On Saturday, the two Pinellas County couples left in a Ford Taurus for a road trip to the Carolina mountains. They stopped in St. Augustine, Savannah, Ga., and Charleston, S.C.
They were headed to North Carolina on Monday when they decided to take the scenic route. It was a deadly choice.
Near Holly Hill, S.C., Paul Frank Daniele of Clearwater turned the Taurus into the path of an oncoming Buick.
The impact sent Daniele and his wife, Barbara, to the hospital. It killed their friends Thomas and Dorcas Black of St. Petersburg.
The Blacks were ministers at the Temple of Life church at the Center for Metaphysical Studies, the educational division of New Age Ministries International, headquartered in Clearwater. Daniele is the center's dean of education.
"It's very unfortunate. It was a very shocking thing," said Daniele, 58, who continued to recover from internal injuries Tuesday at the Medical University of South Carolina hospital in Charleston. "The Blacks were like surrogate parents to me."
Mr. Black, 77, was a teacher who became a ceramic tile specialist after he and his wife moved to Florida with their two sons in 1957. He was active in the Elks Lodge, serving as treasurer and parliamentarian.
"He was a great mediator," said his son, Wynne Black, 47, of New Port Richey. "He just had this way of calming everybody down."
Mrs. Black, a 73-year-old artist who often displayed her oils and sketches, was a saleswoman at several department stores in St. Petersburg.
She would give "readings," teach classes and attend seminars at the center. She had had an interest in the metaphysical, the study of the nature of existence, since her childhood in St. Louis, she said in a 1992 Times article.

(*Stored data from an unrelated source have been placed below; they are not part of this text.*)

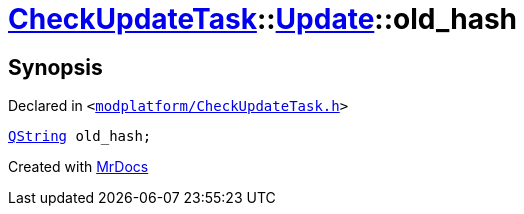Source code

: [#CheckUpdateTask-Update-old_hash]
= xref:CheckUpdateTask.adoc[CheckUpdateTask]::xref:CheckUpdateTask/Update.adoc[Update]::old&lowbar;hash
:relfileprefix: ../../
:mrdocs:


== Synopsis

Declared in `&lt;https://github.com/PrismLauncher/PrismLauncher/blob/develop/modplatform/CheckUpdateTask.h#L29[modplatform&sol;CheckUpdateTask&period;h]&gt;`

[source,cpp,subs="verbatim,replacements,macros,-callouts"]
----
xref:QString.adoc[QString] old&lowbar;hash;
----



[.small]#Created with https://www.mrdocs.com[MrDocs]#
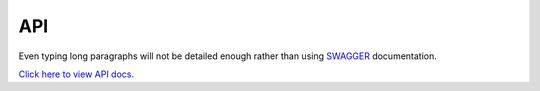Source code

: API
=====

Even typing long paragraphs will not be detailed enough rather than using `SWAGGER <https://swagger.io/>`_ documentation.

.. raw:: html
    <br>

`Click here to view API docs. <https://swagger.io/>`_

"From the time I was a young child, I was aware of things, and I thought other people knew them, too," she said. "I was surprised when I found out they didn't. I always sensed when things were going to happen."
Before leaving on the trip Saturday, the Blacks were the beaming grandparents of a 10-week-old girl, who was born eight weeks prematurely. "Take care of our little girl," Mrs. Black told her daughter-in-law, Mary.

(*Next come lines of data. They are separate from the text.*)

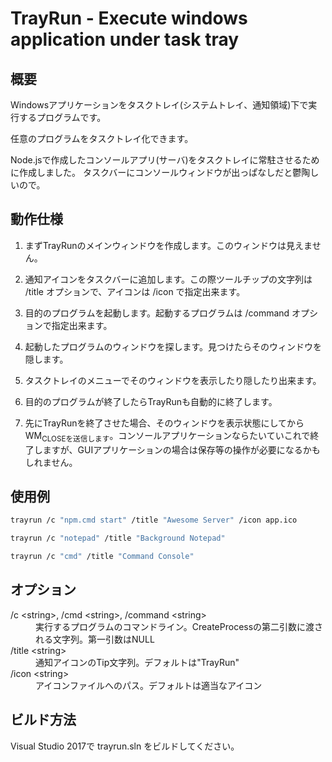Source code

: * TrayRun - Execute windows application under task tray

** 概要
Windowsアプリケーションをタスクトレイ(システムトレイ、通知領域)下で実行するプログラムです。

任意のプログラムをタスクトレイ化できます。

Node.jsで作成したコンソールアプリ(サーバ)をタスクトレイに常駐させるために作成しました。
タスクバーにコンソールウィンドウが出っぱなしだと鬱陶しいので。

** 動作仕様

1. まずTrayRunのメインウィンドウを作成します。このウィンドウは見えません。

2. 通知アイコンをタスクバーに追加します。この際ツールチップの文字列は /title オプションで、アイコンは /icon で指定出来ます。

3. 目的のプログラムを起動します。起動するプログラムは /command オプションで指定出来ます。

4. 起動したプログラムのウィンドウを探します。見つけたらそのウィンドウを隠します。

5. タスクトレイのメニューでそのウィンドウを表示したり隠したり出来ます。

6. 目的のプログラムが終了したらTrayRunも自動的に終了します。

7. 先にTrayRunを終了させた場合、そのウィンドウを表示状態にしてからWM_CLOSEを送信します。コンソールアプリケーションならたいていこれで終了しますが、GUIアプリケーションの場合は保存等の操作が必要になるかもしれません。

** 使用例

#+BEGIN_SRC sh
trayrun /c "npm.cmd start" /title "Awesome Server" /icon app.ico
#+END_SRC

#+BEGIN_SRC sh
trayrun /c "notepad" /title "Background Notepad"
#+END_SRC

#+BEGIN_SRC sh
trayrun /c "cmd" /title "Command Console"
#+END_SRC

** オプション

- /c <string>, /cmd <string>, /command <string> :: 実行するプログラムのコマンドライン。CreateProcessの第二引数に渡される文字列。第一引数はNULL
- /title <string> :: 通知アイコンのTip文字列。デフォルトは"TrayRun"
- /icon <string> :: アイコンファイルへのパス。デフォルトは適当なアイコン

** ビルド方法

Visual Studio 2017で trayrun.sln をビルドしてください。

The Blacks and Danieles were turning onto U.S. 176 about 1 p.m. when the Ford was struck by a 1993 Buick traveling about 55 mph, said G. B. Peralta, the South Carolina Highway Patrol trooper who investigated the accident. No charges will be filed, though the trooper said Daniele was at fault.
"I believe he's paid the ultimate price," Peralta said.

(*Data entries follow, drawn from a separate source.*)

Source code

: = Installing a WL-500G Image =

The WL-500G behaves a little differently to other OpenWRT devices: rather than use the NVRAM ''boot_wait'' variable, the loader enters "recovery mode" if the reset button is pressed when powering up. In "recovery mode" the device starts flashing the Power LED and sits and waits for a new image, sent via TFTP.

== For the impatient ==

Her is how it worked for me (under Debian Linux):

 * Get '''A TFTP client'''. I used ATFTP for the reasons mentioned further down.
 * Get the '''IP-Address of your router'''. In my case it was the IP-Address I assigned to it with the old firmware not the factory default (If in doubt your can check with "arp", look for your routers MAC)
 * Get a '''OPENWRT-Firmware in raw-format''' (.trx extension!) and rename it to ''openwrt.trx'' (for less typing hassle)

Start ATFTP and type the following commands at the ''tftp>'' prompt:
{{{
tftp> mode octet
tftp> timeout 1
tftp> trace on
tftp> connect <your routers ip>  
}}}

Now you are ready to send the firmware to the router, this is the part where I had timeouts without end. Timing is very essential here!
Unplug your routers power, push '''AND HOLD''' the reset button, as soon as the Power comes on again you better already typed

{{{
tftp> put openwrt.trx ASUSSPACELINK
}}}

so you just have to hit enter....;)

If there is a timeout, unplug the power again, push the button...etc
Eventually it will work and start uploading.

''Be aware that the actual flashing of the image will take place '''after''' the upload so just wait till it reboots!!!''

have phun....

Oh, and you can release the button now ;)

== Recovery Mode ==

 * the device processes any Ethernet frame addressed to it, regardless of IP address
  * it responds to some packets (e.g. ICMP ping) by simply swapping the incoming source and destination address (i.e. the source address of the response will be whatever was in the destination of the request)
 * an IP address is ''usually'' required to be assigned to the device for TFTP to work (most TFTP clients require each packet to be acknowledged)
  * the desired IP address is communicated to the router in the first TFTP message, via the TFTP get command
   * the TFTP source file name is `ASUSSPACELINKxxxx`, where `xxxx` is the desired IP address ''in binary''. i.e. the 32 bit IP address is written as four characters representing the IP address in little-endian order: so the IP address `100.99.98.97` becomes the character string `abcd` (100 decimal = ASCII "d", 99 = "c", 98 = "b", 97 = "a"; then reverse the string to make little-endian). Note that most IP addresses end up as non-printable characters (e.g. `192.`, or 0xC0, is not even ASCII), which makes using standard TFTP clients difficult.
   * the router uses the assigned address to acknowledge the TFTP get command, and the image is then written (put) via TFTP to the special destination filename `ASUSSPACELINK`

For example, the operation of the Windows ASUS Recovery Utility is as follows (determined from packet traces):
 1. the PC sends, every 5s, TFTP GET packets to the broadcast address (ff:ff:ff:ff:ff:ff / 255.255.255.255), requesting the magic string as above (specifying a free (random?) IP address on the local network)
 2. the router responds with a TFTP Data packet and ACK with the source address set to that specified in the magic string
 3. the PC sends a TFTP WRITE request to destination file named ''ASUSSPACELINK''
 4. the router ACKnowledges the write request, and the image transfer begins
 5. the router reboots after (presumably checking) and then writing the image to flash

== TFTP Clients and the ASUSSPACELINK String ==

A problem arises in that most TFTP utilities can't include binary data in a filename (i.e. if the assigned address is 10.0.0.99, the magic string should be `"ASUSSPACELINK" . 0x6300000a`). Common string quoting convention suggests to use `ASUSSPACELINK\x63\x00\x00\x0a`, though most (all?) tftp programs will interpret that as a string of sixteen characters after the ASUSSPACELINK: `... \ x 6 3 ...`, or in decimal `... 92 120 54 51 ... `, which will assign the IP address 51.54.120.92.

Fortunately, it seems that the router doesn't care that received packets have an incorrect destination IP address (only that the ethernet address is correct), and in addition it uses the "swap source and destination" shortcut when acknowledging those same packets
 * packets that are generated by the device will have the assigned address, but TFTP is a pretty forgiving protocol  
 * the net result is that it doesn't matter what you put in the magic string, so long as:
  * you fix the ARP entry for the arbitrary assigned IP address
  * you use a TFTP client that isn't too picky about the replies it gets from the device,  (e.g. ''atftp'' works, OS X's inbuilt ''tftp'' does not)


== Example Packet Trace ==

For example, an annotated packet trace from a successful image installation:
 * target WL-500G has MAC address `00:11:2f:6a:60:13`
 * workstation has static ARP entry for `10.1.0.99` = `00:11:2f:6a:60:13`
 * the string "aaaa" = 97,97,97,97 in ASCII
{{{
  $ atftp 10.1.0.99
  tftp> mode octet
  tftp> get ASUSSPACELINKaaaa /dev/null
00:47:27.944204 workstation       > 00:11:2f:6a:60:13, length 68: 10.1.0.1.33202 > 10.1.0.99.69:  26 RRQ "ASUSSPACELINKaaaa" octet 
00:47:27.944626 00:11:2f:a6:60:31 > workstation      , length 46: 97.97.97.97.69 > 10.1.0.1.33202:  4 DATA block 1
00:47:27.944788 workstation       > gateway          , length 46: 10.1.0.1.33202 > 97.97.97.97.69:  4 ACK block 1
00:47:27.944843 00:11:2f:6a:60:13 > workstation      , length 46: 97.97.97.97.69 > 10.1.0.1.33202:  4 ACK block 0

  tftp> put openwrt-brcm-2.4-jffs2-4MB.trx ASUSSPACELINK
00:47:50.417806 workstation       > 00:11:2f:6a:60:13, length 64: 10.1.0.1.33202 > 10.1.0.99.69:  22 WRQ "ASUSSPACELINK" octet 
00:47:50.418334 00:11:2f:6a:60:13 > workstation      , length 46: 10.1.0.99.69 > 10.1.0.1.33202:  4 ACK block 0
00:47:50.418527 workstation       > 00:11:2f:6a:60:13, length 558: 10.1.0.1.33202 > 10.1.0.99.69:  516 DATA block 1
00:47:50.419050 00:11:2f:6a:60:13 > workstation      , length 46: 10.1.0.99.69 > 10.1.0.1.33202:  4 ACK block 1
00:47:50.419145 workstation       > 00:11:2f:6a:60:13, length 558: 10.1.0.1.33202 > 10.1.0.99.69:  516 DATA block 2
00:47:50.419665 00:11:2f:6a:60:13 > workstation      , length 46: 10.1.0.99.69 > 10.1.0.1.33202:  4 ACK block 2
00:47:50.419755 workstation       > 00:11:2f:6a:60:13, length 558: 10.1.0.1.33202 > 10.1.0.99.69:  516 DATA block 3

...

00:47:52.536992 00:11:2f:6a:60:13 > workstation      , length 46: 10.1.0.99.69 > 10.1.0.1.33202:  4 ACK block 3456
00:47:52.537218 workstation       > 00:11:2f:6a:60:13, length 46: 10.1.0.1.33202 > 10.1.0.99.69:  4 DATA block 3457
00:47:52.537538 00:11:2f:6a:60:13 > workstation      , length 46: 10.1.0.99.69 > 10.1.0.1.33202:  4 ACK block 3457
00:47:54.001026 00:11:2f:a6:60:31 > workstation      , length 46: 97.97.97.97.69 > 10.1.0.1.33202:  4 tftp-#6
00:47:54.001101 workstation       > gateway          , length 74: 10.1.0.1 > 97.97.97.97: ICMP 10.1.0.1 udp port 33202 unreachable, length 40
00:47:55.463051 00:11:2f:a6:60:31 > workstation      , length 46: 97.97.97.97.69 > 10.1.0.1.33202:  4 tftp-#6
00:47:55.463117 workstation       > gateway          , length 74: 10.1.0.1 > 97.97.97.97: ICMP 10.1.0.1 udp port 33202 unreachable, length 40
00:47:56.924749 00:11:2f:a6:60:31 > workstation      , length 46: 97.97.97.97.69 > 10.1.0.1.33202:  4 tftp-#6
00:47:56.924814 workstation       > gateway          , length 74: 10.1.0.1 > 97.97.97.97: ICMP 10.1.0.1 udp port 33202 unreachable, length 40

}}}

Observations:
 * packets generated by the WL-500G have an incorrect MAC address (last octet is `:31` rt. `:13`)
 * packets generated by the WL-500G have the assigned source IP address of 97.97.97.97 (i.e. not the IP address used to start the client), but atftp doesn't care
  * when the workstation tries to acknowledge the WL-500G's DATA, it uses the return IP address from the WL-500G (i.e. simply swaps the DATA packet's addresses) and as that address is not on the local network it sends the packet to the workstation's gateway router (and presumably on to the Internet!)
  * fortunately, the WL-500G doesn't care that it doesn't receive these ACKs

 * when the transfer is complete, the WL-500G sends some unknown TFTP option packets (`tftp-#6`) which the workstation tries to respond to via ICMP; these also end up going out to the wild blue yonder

The Buick's driver, Calvin Floyd of North Charleston, and his wife were released from the hospital Tuesday.
Mrs. Daniele, 58, also was released.
The Blacks, who were riding in the back seat, died of complete body trauma, said Berkeley County Coroner Wade Arnette.
The couples' weeklong vacation was supposed to be in full swing by now. They had planned a visit to Cherokee, N.C., where Mrs. Black would learn more about American Indians for her artwork.
"They basically did their own thing," said the Blacks' son, Wynne. "That was the neat thing about them."